Scrapping project for NLP analysis - Chilean Press Presidency

Primary LanguageHTML

Scrapping Speeches from the Press Presidential Website of Chile

Date: 20.07.2020 Author: Andrés Ponce

Table of contents

  1. Introduction
  2. Scrapping Presidential Press Website
  3. Analysing text & structured topic modelling
  4. Final Thoughts

Introduction

As a Public Policy graduate I see great challenges in open government policies and, in particular, access to public data. I started this project with the idea of using coding skills to gather and analyze public sources available to any citizen. As of January 2020, the presidential press website of Chile prensa.presidencia contained a large source of official speeches for president Piñera, since the time of his election to January 2020. These releases reflect the president´s communication strategy, even if they are subject to editorial control from presidential staff.

This project, runned completely in R, consists of two parts. First, the scrapping strategy, gathering speeches from March 2018 to Jan 2020. And second, structured topic modelling using date as covariate to understand how topic proportion change over time.

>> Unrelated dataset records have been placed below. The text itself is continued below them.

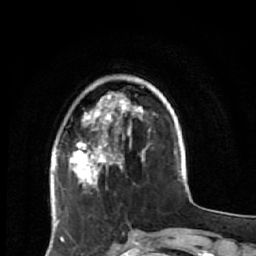
Breast MRI (dynamic contrast-enhanced), one axial slice. Position 15 of 64 along the scan axis. Cropped to one breast. Dynamic contrast-enhanced series, time point 2 of 7 at this slice position (early post-contrast). 1.5 T. TE 2.6 ms, TR 5.9 ms. 2.5 mm slice thickness. 256 × 256 image matrix. Female patient.
Annotated regions visible in this slice (semi-automatically segmented with operator editing):
- enhancing-tissue mask used for the functional tumour volume (all voxels passing the contrast-enhancement thresholds inside the analysis volume; usually the tumour): bounding box (x1, y1, x2, y2) in pixels: (59, 86, 149, 222)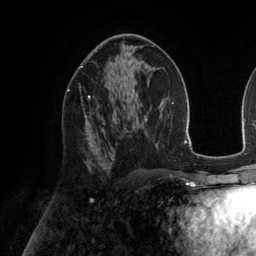
Breast MRI (dynamic contrast-enhanced), one axial slice. Slice 76 of 134 in the series (ordered by position). Cropped to one breast. Dynamic contrast-enhanced series, time point 2 of 6 at this slice position (early post-contrast). 3 T. TE 2.8 ms, TR 6.9 ms. 1.2 mm slice thickness. 256 × 256 image matrix. Female patient.
Annotated regions visible in this slice (semi-automatic segmentation, software-assisted and operator-edited):
- enhancing-tissue mask used for the functional tumour volume (all voxels passing the contrast-enhancement thresholds inside the analysis volume; usually the tumour): box from (x=67, y=89) to (x=104, y=143) px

Scrapping Presidential Press Website

The scrapping process takes advantage of the URL structure https://prensa.presidencia.cl/discursos.aspx by using the Rcrawler library 1 and Rvest 2. The speeches tab "discursos" contains 97 pages (at the time I did this). Each of these pages has at most 6 links to speeches, so 582 separate pages containing one speech each one. If we access a particular page we notice that each one of them has a URL pattern followed by a number https://prensa.presidencia.cl/discurso.aspx?id=135058. This pattern is used to identify speech pages from Rcrawler output.

Scraping text is straightforward with Rvest. I created a function containing three processes read_html(), html_nodes(), and html_text(). I also used the same process to retrieve other useful information, such as date and speech title.

Analysing text & structured topic modelling

The number 582 speeches scrapped are shown by monthly count as follow:

Montlhy count of presidential speeches since Piñera took office in March 2018

Year Jan Feb Mar Apr May Jun Jul Aug Sep Oct Nov Dec Total
2018 18 30 27 30 27 39 27 50 25 29 302
2019 37 22 18 20 29 22 27 25 25 23 11 12 271
2020 9
Total 46 22 36 50 56 52 54 64 52 73 36 39 582

By plotting the numer of times the Chilean president appears in public to give public speeches I found a substantial decrease after November of 2020. This is coincidental with the fact that, during this time, Chile experienced a social uprising leading the government to an all-time minimun rate of public support according to CADEM 3.

In the second step I apply the structural topic modelling with the stm package. The stm packages allows the researcher to estimate a model using document covariates. In this case I used date to see how the proportion of topics varies across time (months). I choosed Plotly (hosted in plotly studio: Click here) to visualize topic trends over time. For instance, the topic of Security & Crime is a recurrent topic in the president's speeches. Coincidentally, this topic shows a proportion spike by the end of 2018 and 2019, when the government suffered from police brutality scandals, first for killing an unarmed indigenous civilian and then for police repression in the social upheaval.

Final Thoughts

This exercise had no other purpose but to train coding skills and apply empirical methods to text data, and more specifically, to data that should be available to all citizens. However, it is important to point out that by the end of this project, the speeches from president Piñera are no longer available in the Press website. It is possible to access only speeches for the present month, without an option to access all the past speeches.

Footnotes

  1. https://github.com/salimk/Rcrawler

  2. https://github.com/tidyverse/rvest

  3. https://www.cadem.cl/